DATA LISTING below:

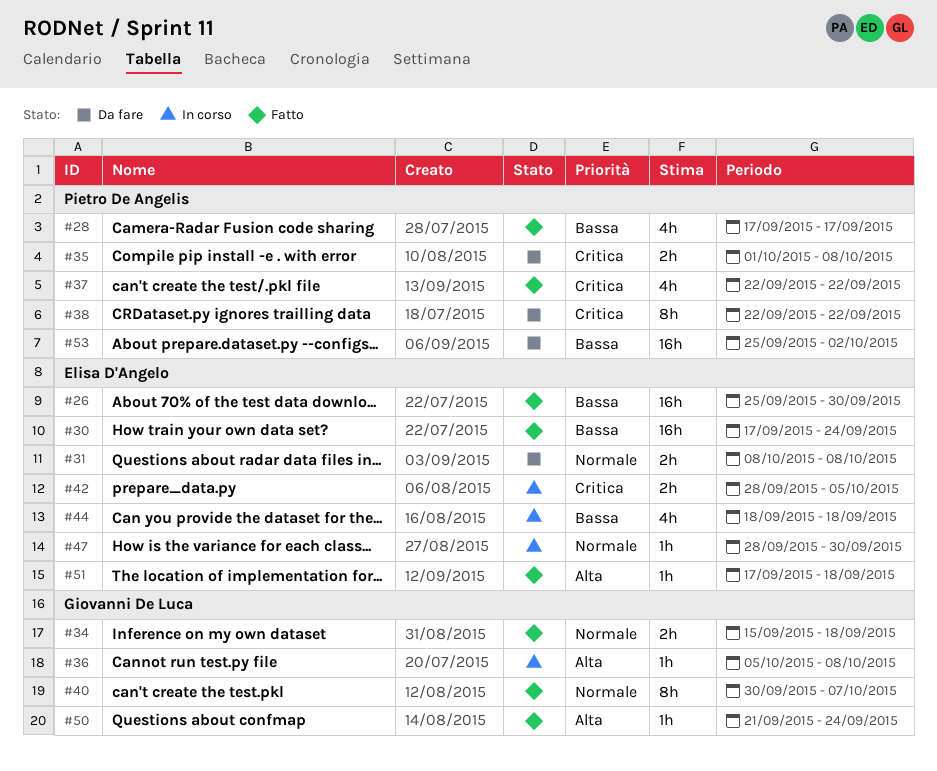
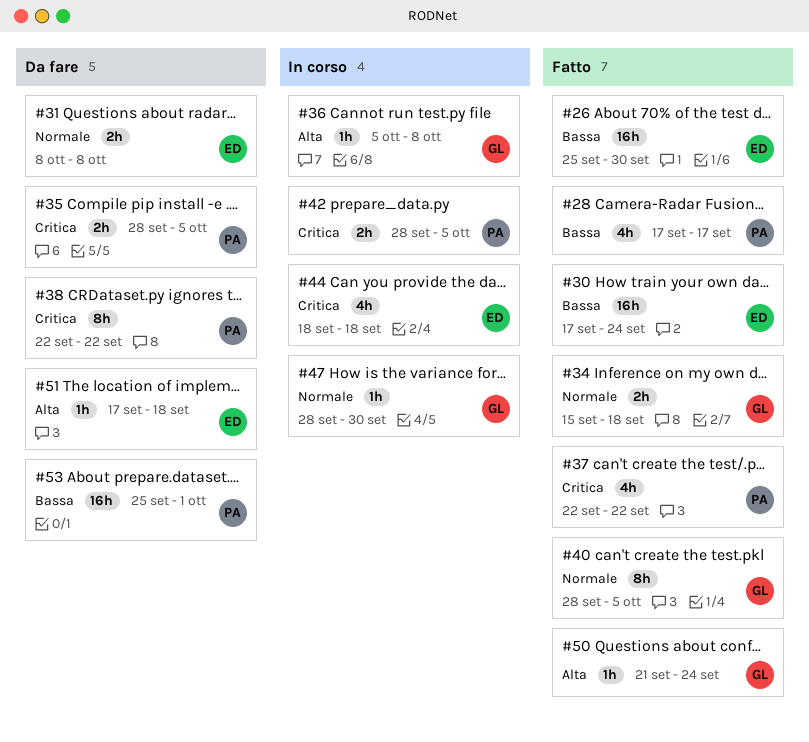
#35, start: Oct 1 -> Sep 28
#35, due: Oct 8 -> Oct 5
#40, start: Sep 30 -> Sep 28
#40, due: Oct 7 -> Oct 5
#42, owner: Elisa D'Angelo -> Pietro De Angelis
#44, priority: Bassa -> Critica
#47, owner: Elisa D'Angelo -> Giovanni De Luca
#51, status: Fatto -> Da fare
#53, due: Oct 2 -> Oct 1

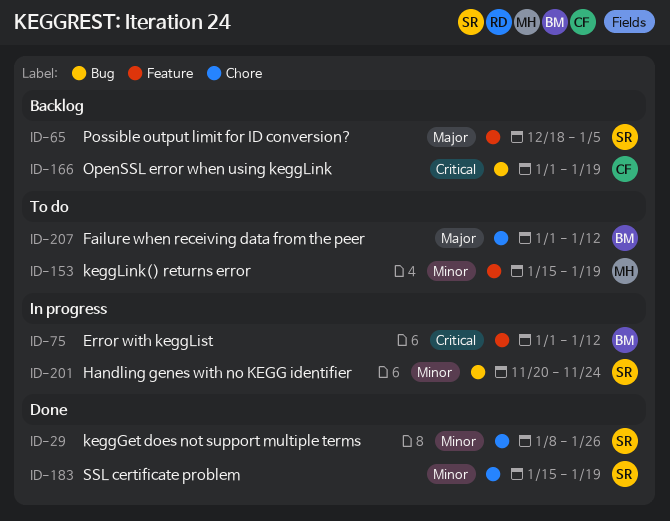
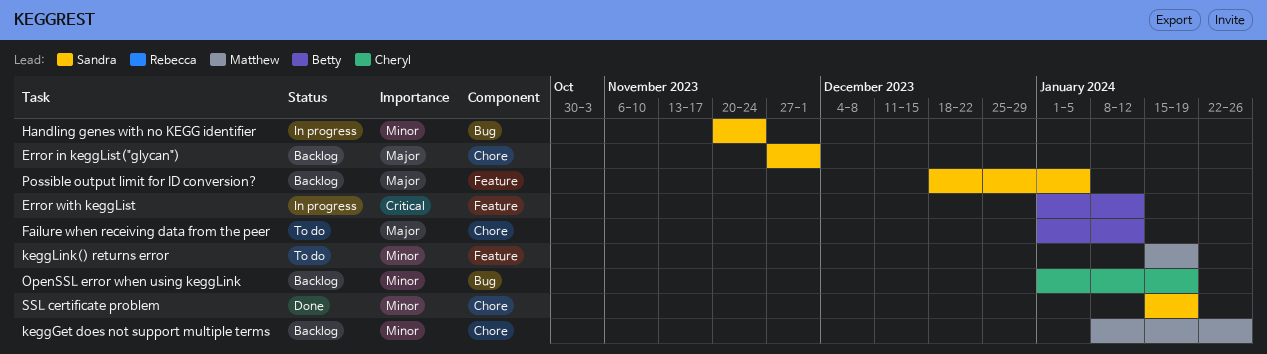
Error in keggList("glycan"): none -> present
keggGet does not support multiple terms, status: Done -> Backlog
keggGet does not support multiple terms, owner: Sandra -> Matthew
OpenSSL error when using keggLink, priority: Critical -> Minor

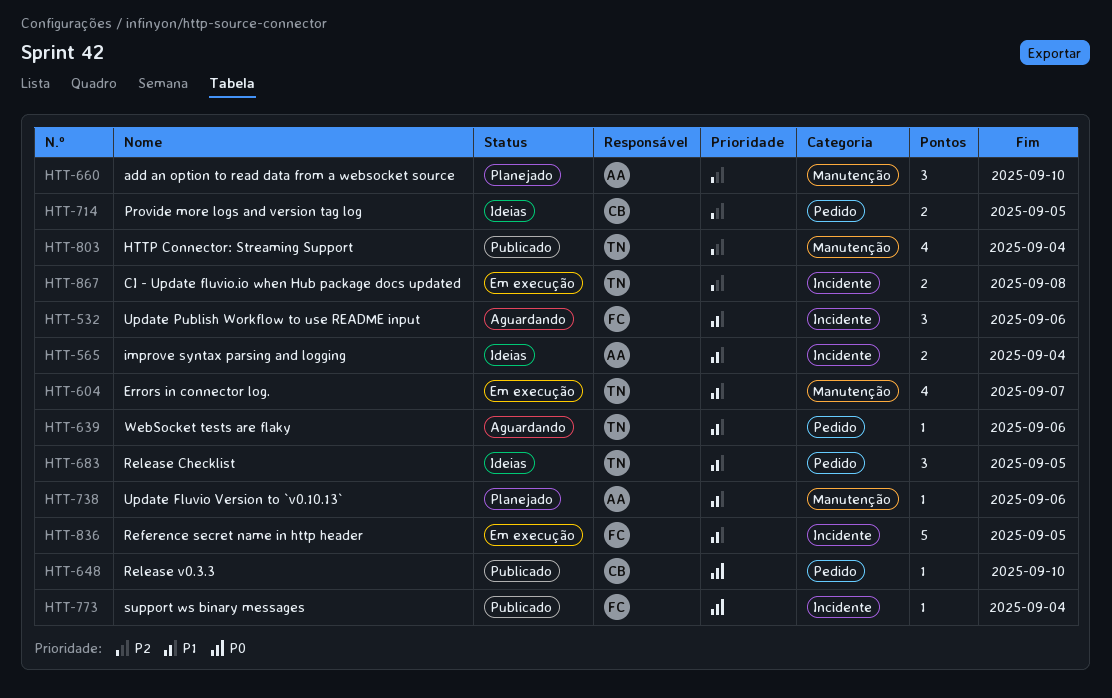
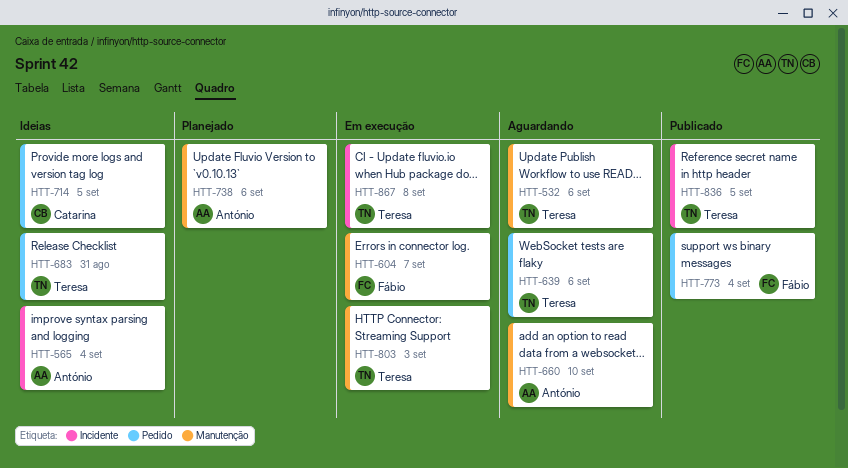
HTT-532, owner: Fábio -> Teresa
HTT-532, label: Incidente -> Manutenção
HTT-604, owner: Teresa -> Fábio
HTT-648: present -> none
HTT-660, status: Planejado -> Aguardando
HTT-683, due: Sep 5 -> Aug 31
HTT-773, label: Incidente -> Pedido
HTT-803, status: Publicado -> Em execução
HTT-803, due: Sep 4 -> Sep 3
HTT-836, status: Em execução -> Publicado
HTT-836, owner: Fábio -> Teresa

End of DATA LISTING.

## ACTION ITEM
The answer must be every line from the records above that contains the word "terms", copied out.

## TASK OUTPUT
keggGet does not support multiple terms, status: Done -> Backlog
keggGet does not support multiple terms, owner: Sandra -> Matthew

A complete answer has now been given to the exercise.